## Texte fourni:
A l’instar des files et des piles, les files de priorité sont des structures permettant d’ajouter ou de retirer des éléments selon une certaine règle. Quand on retire un élément d’une file ou d’une pile, l’élément renvoyé dépend de sa date d’insertion dans la structure. Comme on l’a vu précédemment, ce qui différencie file et pile est la fonction d’insertion (à la fin ou au début de la liste). En revanche, la fonction d’extraction est identique (prendre la tête de liste).

Maintenant, imaginons une structure de données S munie d’une fonction in ajoutant un élément à S en lui associant un entier (qu’on appellera étiquette), et une fonction out renvoyant l’élément de S d’étiquette maximum. On a les résultats suivants :

  • Si in est une fonction qui associe à chaque élément inséré une étiquette dont la valeur augmente avec le temps, alors la structure S munie des fonctions in et out est une pile. En effet, comme le dernier élément ajouté a une étiquette plus haute que les autres, c’est celui qui sera choisi par la fonction out.
  • Si in est une fonction qui associe à chaque élément inséré une étiquette dont la valeur diminue avec le temps, alors la structure S munie des fonctions in et out est une file. Ici aussi, la fonction out cherchera à retirer l’élément d’étiquette la plus haute, qui dans ce cas sera le plus ancien.

## Jeu de données:

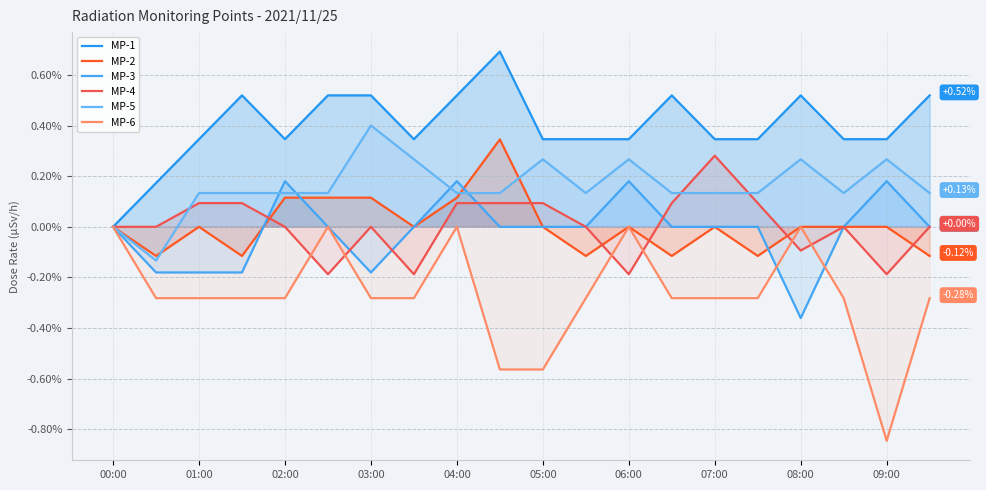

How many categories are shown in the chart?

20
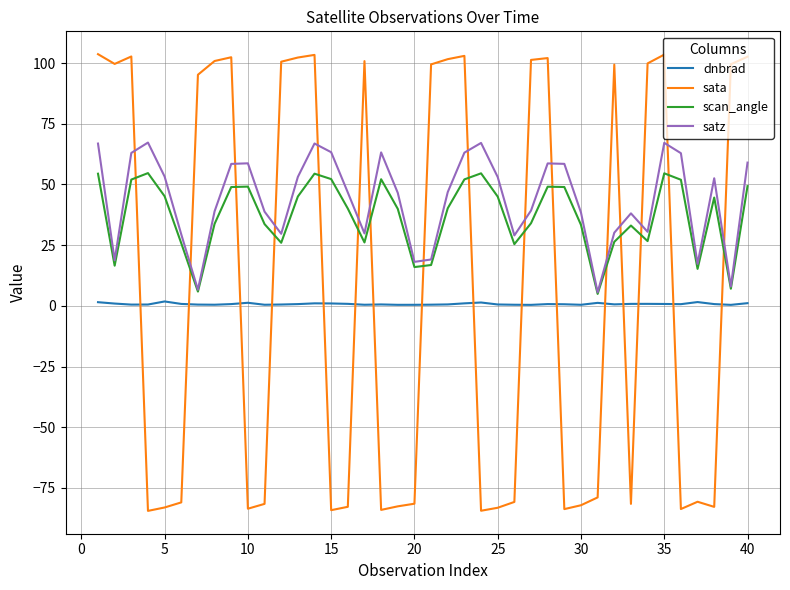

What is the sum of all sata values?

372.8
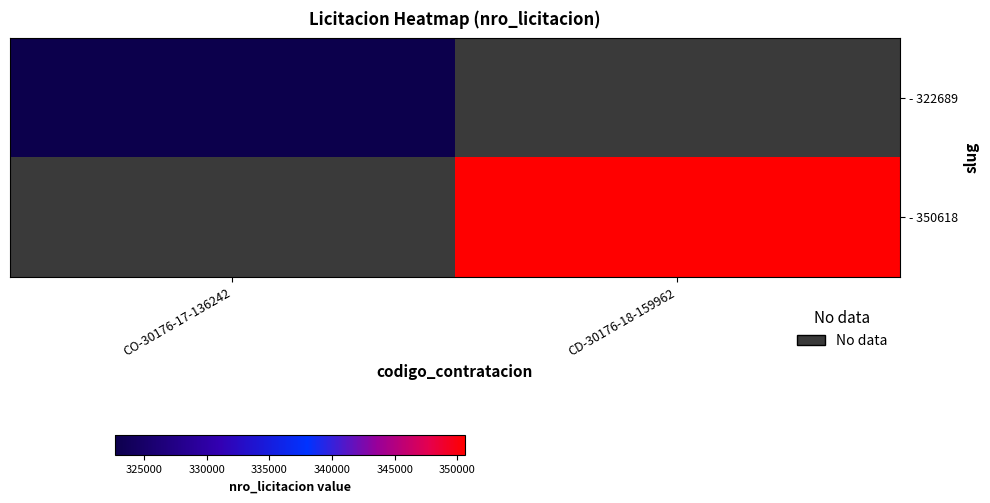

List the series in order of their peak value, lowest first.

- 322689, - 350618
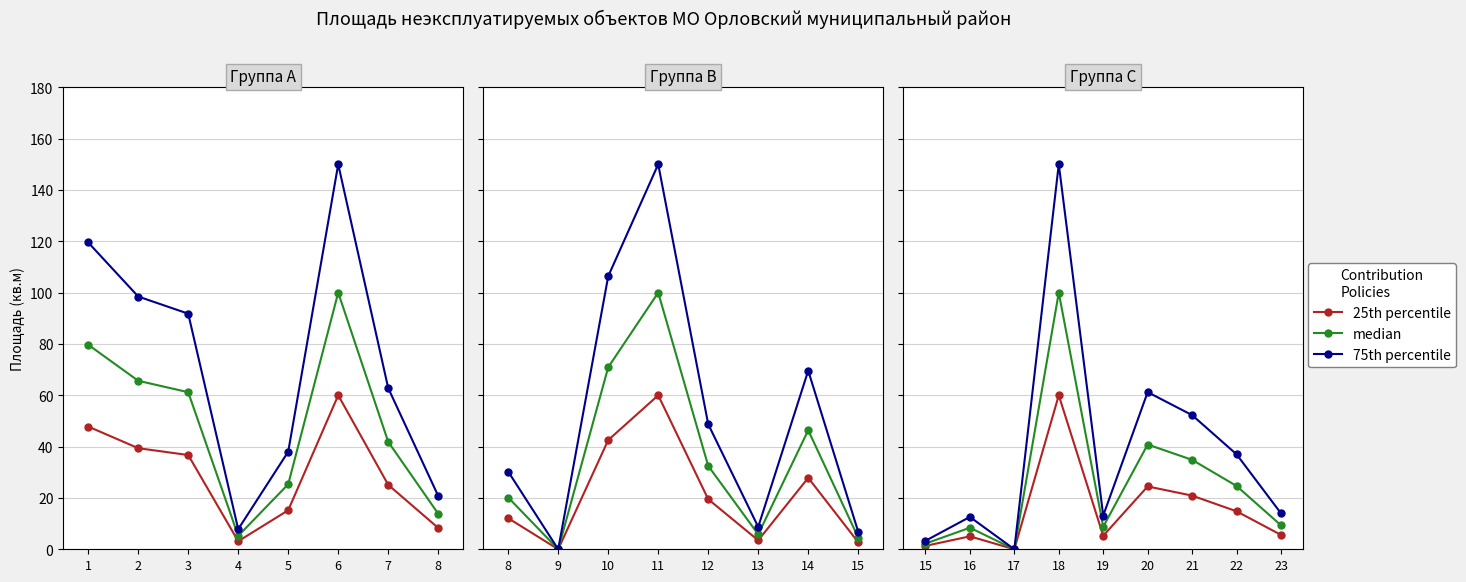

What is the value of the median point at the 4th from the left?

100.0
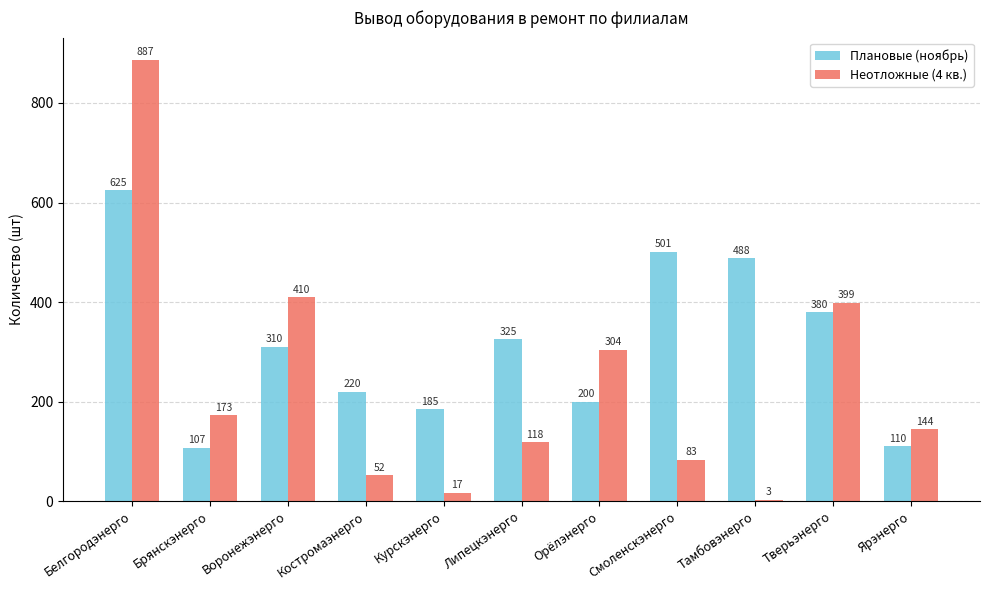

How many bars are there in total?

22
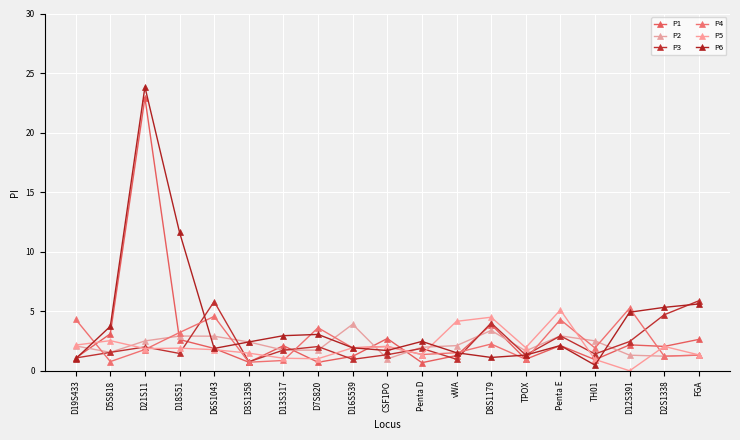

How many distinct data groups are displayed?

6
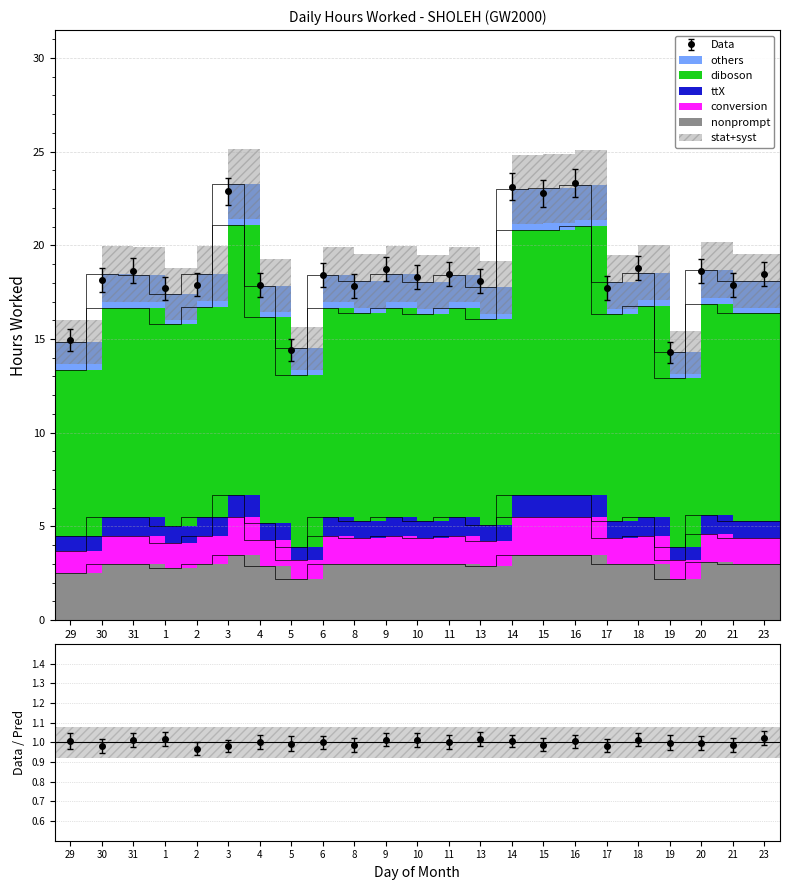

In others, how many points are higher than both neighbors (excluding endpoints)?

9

## Questions à traiter:
[1] Répondez à ces questions sur le texte consacré aux files de priorité.
(a) Qu'est-ce qui différencie une file d'une pile ?
(b) Quel élément de S la fonction out renvoie-t-elle ?
(c) Quelle structure obtient-on si l'étiquette associée par in diminue avec le temps ?
[2] Extrayez du texte sur les files de priorité, sans rien y changer, le passage qui commence par les mots « Maintenant, imaginons une » et s'achève sur « le plus ancien. ».

## Réponses de l'exercice:
[1]
(a) La fonction d'insertion, à la fin ou au début de la liste.
(b) L'élément de S d'étiquette maximum.
(c) Une file.

[2]
Maintenant, imaginons une structure de données S munie d’une fonction in ajoutant un élément à S en lui associant un entier (qu’on appellera étiquette), et une fonction out renvoyant l’élément de S d’étiquette maximum. On a les résultats suivants :

  • Si in est une fonction qui associe à chaque élément inséré une étiquette dont la valeur augmente avec le temps, alors la structure S munie des fonctions in et out est une pile. En effet, comme le dernier élément ajouté a une étiquette plus haute que les autres, c’est celui qui sera choisi par la fonction out.
  • Si in est une fonction qui associe à chaque élément inséré une étiquette dont la valeur diminue avec le temps, alors la structure S munie des fonctions in et out est une file. Ici aussi, la fonction out cherchera à retirer l’élément d’étiquette la plus haute, qui dans ce cas sera le plus ancien.